PASSAGE TO READ.
#####

# audio art 340.6xe



## carbonz (Oct 21, 2010)

I have a new, in the box, Audio Art Amp. 340.6xe. I need the manual, along with 
technical specs. I don't want to damage it by experimenting. Thanks for any help.
Carbonz


----------



## BIG DIRTY (Jan 31, 2002)

> _Originally posted by carbonz_@Oct 21 2010, 05:19 PM~18872926
> *I have a new, in the box, Audio Art Amp. 340.6xe. I need the manual, along with
> technical specs. I don't want to damage it by experimenting. Thanks for any help.
> Carbonz
> *


GOOGLE IS A MUTHERFUCKER


----------



## carbonz (Oct 21, 2010)

Yea It can be. I saw some old posts about the same amp.
One of the members owns this same amp and I thought 
he might have the manual. I did goole it and it sent me here.


----------



## BIG DIRTY (Jan 31, 2002)

> _Originally posted by carbonz_@Oct 21 2010, 06:27 PM~18873351
> *Yea It can be. I saw some old posts about the same amp.

#####

SUPPLIED DATA.
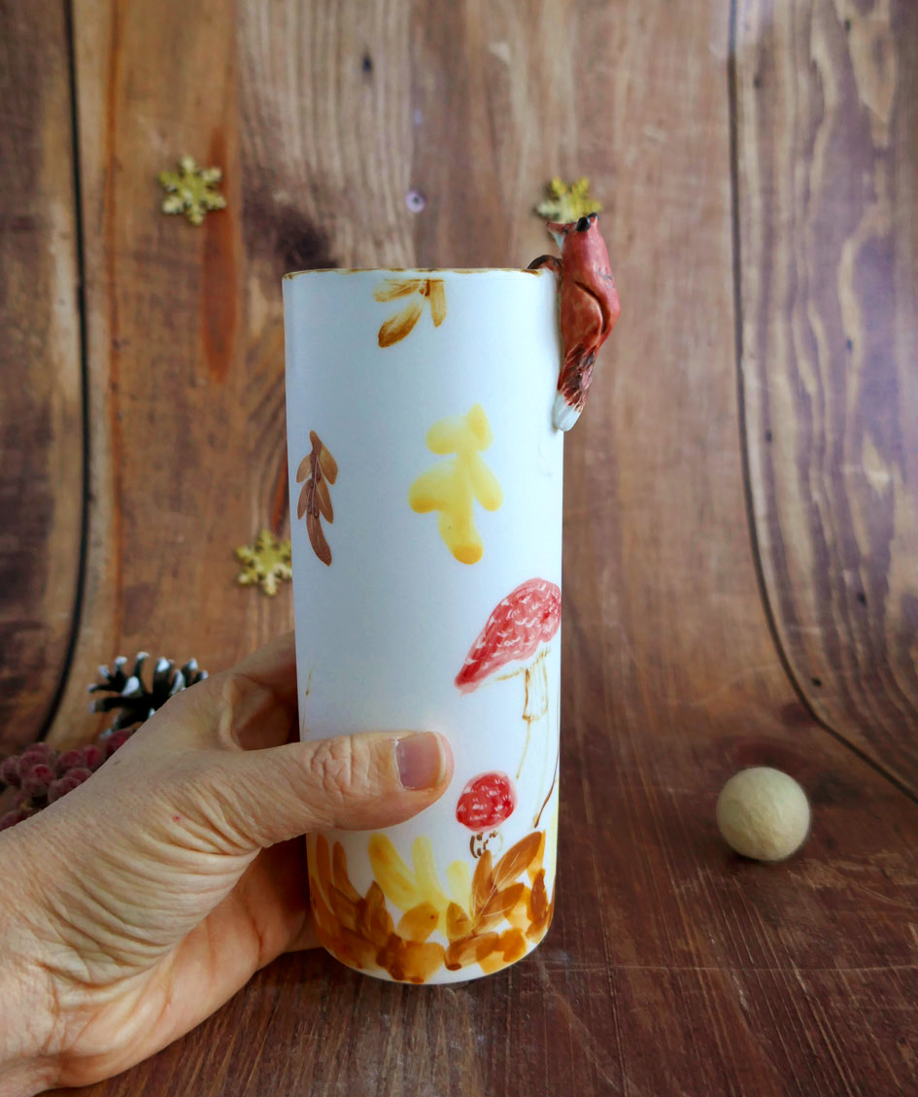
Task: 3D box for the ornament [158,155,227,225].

#####

REQUIRED WORK.
- 1) Answer these from the forum thread about the Audio Art 340.6xe amp:
(a) What condition does carbonz say the amp is in?
(b) What does carbonz want to avoid by not experimenting?
(c) Whom did carbonz think might have the manual?
- 2) Using the forum thread about the Audio Art 340.6xe amp, decide whether each statement agrees with it:
(a) carbonz already has the manual for the amp.
(b) carbonz had seen earlier posts about the same amp.
(c) carbonz posted without having searched online first.
- 3) Please write the next part of the forum thread about the Audio Art 340.6xe amp, picking up after its last line.

RESPONSES.
- 1)
(a) It is new, in the box.
(b) Damaging it.
(c) One of the members who owns this same amp.

- 2)
(a) No: "I need the manual, along with technical specs."
(b) Yes: "I saw some old posts about the same amp."
(c) No: "I did goole it and it sent me here."

- 3)
> One of the members owns this same amp and I thought
> he might have the manual. I did goole it and it sent me here.
> *


hahahahah good ole Lay it low. Maybe hit up Ebay, sometimes they have manuals there


----------



## baggedout81 (Jan 5, 2009)

> _Originally posted by carbonz_@Oct 21 2010, 06:27 PM~18873351
> *Yea It can be. I saw some old posts about the same amp.
> One of the members owns this same amp and I thought
> he might have the manual. I did goole it and it sent me here.
> *


Everything leads back to the LIL'Z


----------



## Jeff Rohrer (Jul 9, 2010)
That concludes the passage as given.